The Bard and His Collaborators
And what about Shakespeare? Stylometry has been a powerful tool in Bardology. While it overwhelmingly confirms that one man named William Shakespeare was the primary author of the plays attributed to him, it has also revealed something more nuanced: he was a collaborator.
Analyses have identified the distinctive stylistic signatures of other playwrights of the era within the Shakespearean canon. For example, it’s now widely accepted that George Peele likely wrote the first act of Titus Andronicus and that Thomas Middleton had a hand in Timon of Athens. The final plays, like Henry VIII and The Two Noble Kinsmen, show clear evidence of collaboration with John Fletcher.

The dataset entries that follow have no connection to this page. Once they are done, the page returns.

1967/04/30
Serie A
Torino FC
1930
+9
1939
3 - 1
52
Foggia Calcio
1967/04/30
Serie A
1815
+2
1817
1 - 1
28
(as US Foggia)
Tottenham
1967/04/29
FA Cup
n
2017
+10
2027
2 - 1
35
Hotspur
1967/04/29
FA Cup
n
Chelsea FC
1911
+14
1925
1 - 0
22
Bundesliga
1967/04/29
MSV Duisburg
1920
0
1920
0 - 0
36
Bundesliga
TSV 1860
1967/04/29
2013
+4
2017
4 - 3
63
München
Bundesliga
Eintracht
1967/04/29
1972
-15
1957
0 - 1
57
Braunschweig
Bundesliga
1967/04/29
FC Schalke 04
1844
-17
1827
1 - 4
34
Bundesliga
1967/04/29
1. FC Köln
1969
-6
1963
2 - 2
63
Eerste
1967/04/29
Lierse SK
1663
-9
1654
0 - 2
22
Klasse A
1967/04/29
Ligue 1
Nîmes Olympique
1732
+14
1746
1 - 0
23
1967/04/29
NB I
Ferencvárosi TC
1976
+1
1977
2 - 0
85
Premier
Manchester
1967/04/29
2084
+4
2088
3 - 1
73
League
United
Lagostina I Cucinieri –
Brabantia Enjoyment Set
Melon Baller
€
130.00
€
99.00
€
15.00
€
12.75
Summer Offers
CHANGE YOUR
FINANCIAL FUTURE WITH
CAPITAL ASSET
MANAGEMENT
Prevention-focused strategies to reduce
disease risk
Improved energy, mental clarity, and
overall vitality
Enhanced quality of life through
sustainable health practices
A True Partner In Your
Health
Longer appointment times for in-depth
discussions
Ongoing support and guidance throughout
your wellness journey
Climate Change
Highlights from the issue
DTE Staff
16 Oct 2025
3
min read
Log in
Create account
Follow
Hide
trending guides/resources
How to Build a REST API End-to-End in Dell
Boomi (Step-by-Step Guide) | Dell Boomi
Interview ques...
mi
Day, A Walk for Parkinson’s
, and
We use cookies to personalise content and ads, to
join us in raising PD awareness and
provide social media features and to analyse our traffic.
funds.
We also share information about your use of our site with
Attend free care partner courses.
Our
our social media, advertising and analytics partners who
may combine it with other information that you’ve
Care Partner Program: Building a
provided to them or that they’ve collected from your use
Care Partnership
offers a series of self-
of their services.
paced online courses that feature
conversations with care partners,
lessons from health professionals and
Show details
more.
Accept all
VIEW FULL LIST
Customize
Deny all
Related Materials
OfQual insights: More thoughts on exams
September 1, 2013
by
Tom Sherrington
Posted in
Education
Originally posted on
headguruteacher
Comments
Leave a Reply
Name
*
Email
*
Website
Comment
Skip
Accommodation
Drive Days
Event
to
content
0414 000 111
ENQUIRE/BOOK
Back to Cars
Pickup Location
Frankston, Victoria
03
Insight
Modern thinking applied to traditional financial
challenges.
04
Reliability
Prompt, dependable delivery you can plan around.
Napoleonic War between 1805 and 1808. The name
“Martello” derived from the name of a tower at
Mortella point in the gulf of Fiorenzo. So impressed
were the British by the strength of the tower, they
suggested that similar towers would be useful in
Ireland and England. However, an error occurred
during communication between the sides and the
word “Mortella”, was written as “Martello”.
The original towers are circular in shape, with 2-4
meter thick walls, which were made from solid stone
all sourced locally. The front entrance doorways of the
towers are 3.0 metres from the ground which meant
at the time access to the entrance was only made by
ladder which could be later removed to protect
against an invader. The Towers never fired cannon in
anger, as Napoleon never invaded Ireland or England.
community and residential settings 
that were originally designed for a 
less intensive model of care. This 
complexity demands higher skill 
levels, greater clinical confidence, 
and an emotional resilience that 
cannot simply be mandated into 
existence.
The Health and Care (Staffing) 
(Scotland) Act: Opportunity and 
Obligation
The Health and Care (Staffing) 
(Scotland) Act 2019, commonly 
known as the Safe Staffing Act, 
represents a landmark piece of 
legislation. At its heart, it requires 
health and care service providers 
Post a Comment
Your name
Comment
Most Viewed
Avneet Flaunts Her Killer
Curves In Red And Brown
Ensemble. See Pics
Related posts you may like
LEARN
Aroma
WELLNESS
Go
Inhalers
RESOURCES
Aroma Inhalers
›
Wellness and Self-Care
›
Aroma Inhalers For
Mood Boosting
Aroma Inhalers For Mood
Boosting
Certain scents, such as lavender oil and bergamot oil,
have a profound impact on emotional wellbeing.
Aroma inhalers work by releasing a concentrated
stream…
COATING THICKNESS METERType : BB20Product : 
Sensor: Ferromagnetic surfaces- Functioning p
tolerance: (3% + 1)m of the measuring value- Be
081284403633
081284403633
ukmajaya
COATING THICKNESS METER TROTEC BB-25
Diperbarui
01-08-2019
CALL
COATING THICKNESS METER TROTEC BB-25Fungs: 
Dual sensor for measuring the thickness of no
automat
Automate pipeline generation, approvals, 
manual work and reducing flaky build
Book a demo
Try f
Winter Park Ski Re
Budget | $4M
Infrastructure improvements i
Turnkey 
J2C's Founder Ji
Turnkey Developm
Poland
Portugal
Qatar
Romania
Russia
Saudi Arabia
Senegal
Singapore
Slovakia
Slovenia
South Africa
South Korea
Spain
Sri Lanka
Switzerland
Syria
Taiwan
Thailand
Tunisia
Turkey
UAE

Far from diminishing Shakespeare, this places him firmly in the collaborative theatrical world of Elizabethan England.
The Forger’s Unwinnable Game
Stylometry is the forger’s bane because it changes the nature of the game. A forger focuses on mimicry—copying the visible, conscious elements of a style. But stylometry reveals the invisible, unconscious patterns. To defeat it, a forger wouldn’t just need to write a story in another person’s voice; they would have to maintain the precise statistical frequency of hundreds of function words over tens of thousands of words.
It’s an impossible task, akin to forging a signature while also perfectly replicating the signer’s unique heart rate and breathing patterns during the act of writing. Our most common, throwaway words—the ones we write without a second thought—are precisely the ones that give us away. They are the secret formula of our identity, written in plain sight for anyone with the right tools to read.